An investigation by The Times in the U.K. found that companies, university and nonprofits had their ads appear on hate websites and YouTube videos created by supporters of terror groups such as the Islamic State. The ads on popular videos likely generated significant income for extremists, according to the newspaper.
For example, an ad on YouTube for the new Mercedes E-Class ran next to an ISIL video praising jihad that has been viewed more than 115,000 times, according to the Times. Luxury holiday company Sandals Resorts had an ad run next to a video for al-Shabaab, the East African jihadist group affiliated with al- Qaeda, the investigation found. After The Times informed Google, the company removed some of the videos. Companies that have pulled their ads from Google over the controversy include Volkswagen and L’Oreal SA.
Advertisers who announced they had pulled their business on Wednesday said they were working with Google to resolve the situation.
GSK, the world’s sixth-largest pharmaceutical company, said the placement of its brand next to extremist content “is completely unacceptable to us.”

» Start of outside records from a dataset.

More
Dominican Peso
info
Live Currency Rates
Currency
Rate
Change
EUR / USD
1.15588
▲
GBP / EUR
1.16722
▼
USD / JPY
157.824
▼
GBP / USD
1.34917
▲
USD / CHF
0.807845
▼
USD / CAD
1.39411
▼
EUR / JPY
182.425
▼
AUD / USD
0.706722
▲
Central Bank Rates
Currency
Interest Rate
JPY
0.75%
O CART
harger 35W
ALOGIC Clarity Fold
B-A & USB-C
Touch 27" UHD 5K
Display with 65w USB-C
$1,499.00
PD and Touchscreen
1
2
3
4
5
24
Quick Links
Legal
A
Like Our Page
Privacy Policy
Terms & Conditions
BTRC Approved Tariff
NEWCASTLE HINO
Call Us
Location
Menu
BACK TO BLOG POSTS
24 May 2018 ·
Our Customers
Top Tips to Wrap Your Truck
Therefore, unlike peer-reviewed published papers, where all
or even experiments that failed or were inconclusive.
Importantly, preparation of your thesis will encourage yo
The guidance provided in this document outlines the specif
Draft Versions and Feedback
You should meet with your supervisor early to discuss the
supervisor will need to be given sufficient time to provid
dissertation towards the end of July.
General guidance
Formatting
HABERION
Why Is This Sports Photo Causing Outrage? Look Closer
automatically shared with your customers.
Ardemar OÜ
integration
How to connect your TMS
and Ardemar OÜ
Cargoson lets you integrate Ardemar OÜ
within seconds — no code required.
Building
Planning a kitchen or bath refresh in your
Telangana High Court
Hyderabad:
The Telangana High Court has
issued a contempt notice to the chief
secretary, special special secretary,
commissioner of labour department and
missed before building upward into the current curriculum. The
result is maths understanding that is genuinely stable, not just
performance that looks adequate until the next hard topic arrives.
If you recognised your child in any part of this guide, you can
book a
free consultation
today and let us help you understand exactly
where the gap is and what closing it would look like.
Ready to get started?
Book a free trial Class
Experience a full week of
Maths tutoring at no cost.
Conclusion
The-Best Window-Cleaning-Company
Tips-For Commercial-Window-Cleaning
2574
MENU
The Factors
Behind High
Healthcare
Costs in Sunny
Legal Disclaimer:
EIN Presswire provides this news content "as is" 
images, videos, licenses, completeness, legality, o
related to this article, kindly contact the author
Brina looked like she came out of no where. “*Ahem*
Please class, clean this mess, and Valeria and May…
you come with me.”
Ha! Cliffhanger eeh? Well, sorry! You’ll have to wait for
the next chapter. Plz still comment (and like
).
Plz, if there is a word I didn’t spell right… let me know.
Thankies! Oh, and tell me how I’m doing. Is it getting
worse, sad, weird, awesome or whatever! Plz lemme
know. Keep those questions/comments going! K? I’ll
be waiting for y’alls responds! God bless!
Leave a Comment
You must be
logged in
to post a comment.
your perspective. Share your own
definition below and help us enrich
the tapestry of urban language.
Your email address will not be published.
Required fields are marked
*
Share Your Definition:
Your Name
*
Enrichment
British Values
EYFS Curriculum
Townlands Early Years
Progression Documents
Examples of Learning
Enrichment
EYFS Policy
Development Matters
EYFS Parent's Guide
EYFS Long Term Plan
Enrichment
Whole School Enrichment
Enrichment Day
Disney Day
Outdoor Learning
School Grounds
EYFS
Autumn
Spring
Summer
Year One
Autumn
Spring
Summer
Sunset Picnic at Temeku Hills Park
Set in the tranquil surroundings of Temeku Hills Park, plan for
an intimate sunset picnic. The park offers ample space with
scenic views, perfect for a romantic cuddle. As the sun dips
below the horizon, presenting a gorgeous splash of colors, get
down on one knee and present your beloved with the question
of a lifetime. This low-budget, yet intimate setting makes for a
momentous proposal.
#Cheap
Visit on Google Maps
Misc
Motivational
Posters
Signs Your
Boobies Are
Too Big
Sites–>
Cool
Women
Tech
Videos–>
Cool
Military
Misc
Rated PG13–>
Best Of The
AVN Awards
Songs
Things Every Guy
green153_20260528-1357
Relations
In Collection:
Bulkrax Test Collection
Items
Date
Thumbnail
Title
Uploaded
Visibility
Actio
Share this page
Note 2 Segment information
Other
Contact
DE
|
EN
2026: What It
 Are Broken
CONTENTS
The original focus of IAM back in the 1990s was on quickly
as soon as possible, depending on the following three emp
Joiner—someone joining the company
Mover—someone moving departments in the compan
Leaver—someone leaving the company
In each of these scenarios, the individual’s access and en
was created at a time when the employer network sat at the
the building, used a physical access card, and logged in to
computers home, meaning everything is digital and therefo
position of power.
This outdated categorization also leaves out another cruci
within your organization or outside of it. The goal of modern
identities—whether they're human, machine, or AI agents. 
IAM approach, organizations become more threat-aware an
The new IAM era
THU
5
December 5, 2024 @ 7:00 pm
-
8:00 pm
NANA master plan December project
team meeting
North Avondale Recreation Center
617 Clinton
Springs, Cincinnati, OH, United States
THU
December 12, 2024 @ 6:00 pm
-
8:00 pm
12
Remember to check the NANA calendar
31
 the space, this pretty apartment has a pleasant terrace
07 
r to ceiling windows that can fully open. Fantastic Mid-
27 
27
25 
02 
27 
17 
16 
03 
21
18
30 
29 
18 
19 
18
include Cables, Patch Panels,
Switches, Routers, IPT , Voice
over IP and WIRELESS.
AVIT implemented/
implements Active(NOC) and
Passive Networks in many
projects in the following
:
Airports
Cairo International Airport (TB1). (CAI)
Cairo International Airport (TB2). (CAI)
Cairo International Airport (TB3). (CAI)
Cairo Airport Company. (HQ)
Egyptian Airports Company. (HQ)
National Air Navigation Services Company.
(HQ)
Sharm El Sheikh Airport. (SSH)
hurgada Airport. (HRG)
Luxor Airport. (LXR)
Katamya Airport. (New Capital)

But, GSK said it was encouraged by the steps Google has taken in recent days, and said it would continue to work with Google “to make further progress in developing adequate safeguards to ensure that advertisers are not placed in this position.”
Wieser says Google must adopt a zero tolerance policy for putting brands in “unsafe environments when they place ads.”
With the changes announced late Monday, advertisers on YouTube and on Google’s ad system that places ads across the web will be able to exclude websites and videos that are “potentially objectionable,” will have greater latitude to decide where they want their ads to appear and will have more “visibility” on where their ads are running.
“We know advertisers don’t want their ads next to content that doesn’t align with their values,” Philipp Schindler, Google’s chief business officer, wrote in a blog post about the changes. “So starting today, we’re taking a tougher stance on hateful, offensive and derogatory content.”
Why is this such a significant issue? “Brand safety” has emerged as possibly the biggest issue facing the advertising industry, Wieser says. For large marketers, even one ad placed next to extremist content can cause harm to a brand, he said.
Google reviews content flagged by users. Four hundred hours of video is uploaded every minute to YouTube, Google says, making it tough to police. Some 98% of content flagged on YouTube is reviewed within 24 hours, Google says.